(Element and coordinate records)
===

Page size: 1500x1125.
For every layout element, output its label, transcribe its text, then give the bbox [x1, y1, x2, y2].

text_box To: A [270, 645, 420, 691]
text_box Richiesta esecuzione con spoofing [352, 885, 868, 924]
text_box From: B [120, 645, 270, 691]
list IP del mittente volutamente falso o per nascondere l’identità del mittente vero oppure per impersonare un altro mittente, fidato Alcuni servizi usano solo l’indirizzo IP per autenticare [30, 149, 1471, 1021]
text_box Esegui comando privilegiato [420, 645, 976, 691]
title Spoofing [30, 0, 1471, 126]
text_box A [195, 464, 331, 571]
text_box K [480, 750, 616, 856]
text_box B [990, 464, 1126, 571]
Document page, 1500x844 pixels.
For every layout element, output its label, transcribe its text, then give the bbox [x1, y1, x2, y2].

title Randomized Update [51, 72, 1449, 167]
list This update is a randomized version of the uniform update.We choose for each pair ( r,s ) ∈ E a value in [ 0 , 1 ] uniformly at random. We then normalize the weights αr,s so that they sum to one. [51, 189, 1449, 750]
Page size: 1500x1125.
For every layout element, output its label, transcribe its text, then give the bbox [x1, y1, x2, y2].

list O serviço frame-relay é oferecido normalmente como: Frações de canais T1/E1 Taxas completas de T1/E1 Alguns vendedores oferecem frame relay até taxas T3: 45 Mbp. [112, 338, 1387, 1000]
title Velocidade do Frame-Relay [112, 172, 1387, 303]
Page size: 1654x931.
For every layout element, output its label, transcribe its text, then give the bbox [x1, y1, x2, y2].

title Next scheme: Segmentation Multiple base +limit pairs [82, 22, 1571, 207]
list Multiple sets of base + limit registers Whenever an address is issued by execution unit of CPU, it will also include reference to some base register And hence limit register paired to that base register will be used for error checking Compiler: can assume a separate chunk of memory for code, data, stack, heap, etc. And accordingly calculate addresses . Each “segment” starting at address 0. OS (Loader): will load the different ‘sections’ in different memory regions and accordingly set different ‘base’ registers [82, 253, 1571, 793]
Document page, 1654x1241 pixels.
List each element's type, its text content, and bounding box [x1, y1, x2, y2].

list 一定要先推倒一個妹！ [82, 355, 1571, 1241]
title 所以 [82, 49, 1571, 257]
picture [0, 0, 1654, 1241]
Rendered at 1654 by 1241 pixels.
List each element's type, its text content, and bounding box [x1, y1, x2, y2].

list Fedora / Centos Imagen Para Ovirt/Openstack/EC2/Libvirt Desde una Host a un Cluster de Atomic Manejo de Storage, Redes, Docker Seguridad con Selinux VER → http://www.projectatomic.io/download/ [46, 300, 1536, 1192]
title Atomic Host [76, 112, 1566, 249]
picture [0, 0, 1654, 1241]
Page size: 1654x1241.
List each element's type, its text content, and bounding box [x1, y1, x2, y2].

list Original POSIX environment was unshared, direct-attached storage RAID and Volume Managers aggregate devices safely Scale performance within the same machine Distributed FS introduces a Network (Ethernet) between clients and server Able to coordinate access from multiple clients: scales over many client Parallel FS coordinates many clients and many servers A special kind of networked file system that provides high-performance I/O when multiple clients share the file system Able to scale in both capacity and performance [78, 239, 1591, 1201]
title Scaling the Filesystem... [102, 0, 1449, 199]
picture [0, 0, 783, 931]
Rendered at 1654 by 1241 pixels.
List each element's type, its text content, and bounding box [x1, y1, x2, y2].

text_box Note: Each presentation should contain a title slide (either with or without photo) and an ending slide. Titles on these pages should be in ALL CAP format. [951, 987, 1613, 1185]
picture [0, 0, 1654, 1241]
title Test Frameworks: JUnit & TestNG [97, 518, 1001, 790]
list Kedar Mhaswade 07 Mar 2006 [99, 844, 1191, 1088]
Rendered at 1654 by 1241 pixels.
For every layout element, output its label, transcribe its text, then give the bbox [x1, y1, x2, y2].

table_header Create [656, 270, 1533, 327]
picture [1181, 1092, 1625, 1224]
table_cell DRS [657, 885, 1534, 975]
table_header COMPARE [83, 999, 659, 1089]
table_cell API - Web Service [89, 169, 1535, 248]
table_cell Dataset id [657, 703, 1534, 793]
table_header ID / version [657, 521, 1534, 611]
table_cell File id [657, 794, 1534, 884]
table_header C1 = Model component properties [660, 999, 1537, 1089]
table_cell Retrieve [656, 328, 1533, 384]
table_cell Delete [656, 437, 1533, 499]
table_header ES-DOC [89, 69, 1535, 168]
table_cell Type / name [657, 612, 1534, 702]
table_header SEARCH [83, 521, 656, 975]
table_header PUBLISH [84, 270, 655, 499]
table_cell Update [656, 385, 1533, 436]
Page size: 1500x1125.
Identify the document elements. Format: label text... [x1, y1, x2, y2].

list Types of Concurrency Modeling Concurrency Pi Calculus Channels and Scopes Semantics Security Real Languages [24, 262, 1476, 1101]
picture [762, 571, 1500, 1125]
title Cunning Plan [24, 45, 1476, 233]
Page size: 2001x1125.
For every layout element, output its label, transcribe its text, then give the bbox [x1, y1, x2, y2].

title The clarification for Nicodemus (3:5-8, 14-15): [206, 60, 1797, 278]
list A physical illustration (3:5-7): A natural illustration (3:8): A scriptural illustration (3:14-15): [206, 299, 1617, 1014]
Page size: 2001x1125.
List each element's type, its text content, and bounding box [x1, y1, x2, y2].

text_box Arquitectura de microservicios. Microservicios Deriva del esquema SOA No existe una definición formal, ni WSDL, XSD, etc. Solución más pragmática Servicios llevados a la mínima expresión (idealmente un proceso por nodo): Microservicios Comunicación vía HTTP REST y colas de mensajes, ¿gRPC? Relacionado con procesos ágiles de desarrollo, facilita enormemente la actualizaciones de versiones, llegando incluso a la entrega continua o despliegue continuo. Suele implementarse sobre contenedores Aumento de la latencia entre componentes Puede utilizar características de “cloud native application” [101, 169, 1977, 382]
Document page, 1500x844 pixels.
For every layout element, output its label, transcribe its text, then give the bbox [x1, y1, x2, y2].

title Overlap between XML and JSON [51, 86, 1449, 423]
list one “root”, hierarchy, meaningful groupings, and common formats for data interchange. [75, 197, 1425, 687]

===

* _Problem requirements_
Can you retype every line of the listing above exactly, leaving nothing out?

* _The output_
Page size: 1500x1125.
For every layout element, output its label, transcribe its text, then give the bbox [x1, y1, x2, y2].

text_box To: A [270, 645, 420, 691]
text_box Richiesta esecuzione con spoofing [352, 885, 868, 924]
text_box From: B [120, 645, 270, 691]
list IP del mittente volutamente falso o per nascondere l’identità del mittente vero oppure per impersonare un altro mittente, fidato Alcuni servizi usano solo l’indirizzo IP per autenticare [30, 149, 1471, 1021]
text_box Esegui comando privilegiato [420, 645, 976, 691]
title Spoofing [30, 0, 1471, 126]
text_box A [195, 464, 331, 571]
text_box K [480, 750, 616, 856]
text_box B [990, 464, 1126, 571]
Document page, 1500x844 pixels.
For every layout element, output its label, transcribe its text, then give the bbox [x1, y1, x2, y2].

title Randomized Update [51, 72, 1449, 167]
list This update is a randomized version of the uniform update.We choose for each pair ( r,s ) ∈ E a value in [ 0 , 1 ] uniformly at random. We then normalize the weights αr,s so that they sum to one. [51, 189, 1449, 750]
Page size: 1500x1125.
For every layout element, output its label, transcribe its text, then give the bbox [x1, y1, x2, y2].

list O serviço frame-relay é oferecido normalmente como: Frações de canais T1/E1 Taxas completas de T1/E1 Alguns vendedores oferecem frame relay até taxas T3: 45 Mbp. [112, 338, 1387, 1000]
title Velocidade do Frame-Relay [112, 172, 1387, 303]
Page size: 1654x931.
For every layout element, output its label, transcribe its text, then give the bbox [x1, y1, x2, y2].

title Next scheme: Segmentation Multiple base +limit pairs [82, 22, 1571, 207]
list Multiple sets of base + limit registers Whenever an address is issued by execution unit of CPU, it will also include reference to some base register And hence limit register paired to that base register will be used for error checking Compiler: can assume a separate chunk of memory for code, data, stack, heap, etc. And accordingly calculate addresses . Each “segment” starting at address 0. OS (Loader): will load the different ‘sections’ in different memory regions and accordingly set different ‘base’ registers [82, 253, 1571, 793]
Document page, 1654x1241 pixels.
List each element's type, its text content, and bounding box [x1, y1, x2, y2].

list 一定要先推倒一個妹！ [82, 355, 1571, 1241]
title 所以 [82, 49, 1571, 257]
picture [0, 0, 1654, 1241]
Rendered at 1654 by 1241 pixels.
List each element's type, its text content, and bounding box [x1, y1, x2, y2].

list Fedora / Centos Imagen Para Ovirt/Openstack/EC2/Libvirt Desde una Host a un Cluster de Atomic Manejo de Storage, Redes, Docker Seguridad con Selinux VER → http://www.projectatomic.io/download/ [46, 300, 1536, 1192]
title Atomic Host [76, 112, 1566, 249]
picture [0, 0, 1654, 1241]
Page size: 1654x1241.
List each element's type, its text content, and bounding box [x1, y1, x2, y2].

list Original POSIX environment was unshared, direct-attached storage RAID and Volume Managers aggregate devices safely Scale performance within the same machine Distributed FS introduces a Network (Ethernet) between clients and server Able to coordinate access from multiple clients: scales over many client Parallel FS coordinates many clients and many servers A special kind of networked file system that provides high-performance I/O when multiple clients share the file system Able to scale in both capacity and performance [78, 239, 1591, 1201]
title Scaling the Filesystem... [102, 0, 1449, 199]
picture [0, 0, 783, 931]
Rendered at 1654 by 1241 pixels.
List each element's type, its text content, and bounding box [x1, y1, x2, y2].

text_box Note: Each presentation should contain a title slide (either with or without photo) and an ending slide. Titles on these pages should be in ALL CAP format. [951, 987, 1613, 1185]
picture [0, 0, 1654, 1241]
title Test Frameworks: JUnit & TestNG [97, 518, 1001, 790]
list Kedar Mhaswade 07 Mar 2006 [99, 844, 1191, 1088]
Rendered at 1654 by 1241 pixels.
For every layout element, output its label, transcribe its text, then give the bbox [x1, y1, x2, y2].

table_header Create [656, 270, 1533, 327]
picture [1181, 1092, 1625, 1224]
table_cell DRS [657, 885, 1534, 975]
table_header COMPARE [83, 999, 659, 1089]
table_cell API - Web Service [89, 169, 1535, 248]
table_cell Dataset id [657, 703, 1534, 793]
table_header ID / version [657, 521, 1534, 611]
table_cell File id [657, 794, 1534, 884]
table_header C1 = Model component properties [660, 999, 1537, 1089]
table_cell Retrieve [656, 328, 1533, 384]
table_cell Delete [656, 437, 1533, 499]
table_header ES-DOC [89, 69, 1535, 168]
table_cell Type / name [657, 612, 1534, 702]
table_header SEARCH [83, 521, 656, 975]
table_header PUBLISH [84, 270, 655, 499]
table_cell Update [656, 385, 1533, 436]
Page size: 1500x1125.
Identify the document elements. Format: label text... [x1, y1, x2, y2].

list Types of Concurrency Modeling Concurrency Pi Calculus Channels and Scopes Semantics Security Real Languages [24, 262, 1476, 1101]
picture [762, 571, 1500, 1125]
title Cunning Plan [24, 45, 1476, 233]
Page size: 2001x1125.
For every layout element, output its label, transcribe its text, then give the bbox [x1, y1, x2, y2].

title The clarification for Nicodemus (3:5-8, 14-15): [206, 60, 1797, 278]
list A physical illustration (3:5-7): A natural illustration (3:8): A scriptural illustration (3:14-15): [206, 299, 1617, 1014]
Page size: 2001x1125.
List each element's type, its text content, and bounding box [x1, y1, x2, y2].

text_box Arquitectura de microservicios. Microservicios Deriva del esquema SOA No existe una definición formal, ni WSDL, XSD, etc. Solución más pragmática Servicios llevados a la mínima expresión (idealmente un proceso por nodo): Microservicios Comunicación vía HTTP REST y colas de mensajes, ¿gRPC? Relacionado con procesos ágiles de desarrollo, facilita enormemente la actualizaciones de versiones, llegando incluso a la entrega continua o despliegue continuo. Suele implementarse sobre contenedores Aumento de la latencia entre componentes Puede utilizar características de “cloud native application” [101, 169, 1977, 382]
Document page, 1500x844 pixels.
For every layout element, output its label, transcribe its text, then give the bbox [x1, y1, x2, y2].

title Overlap between XML and JSON [51, 86, 1449, 423]
list one “root”, hierarchy, meaningful groupings, and common formats for data interchange. [75, 197, 1425, 687]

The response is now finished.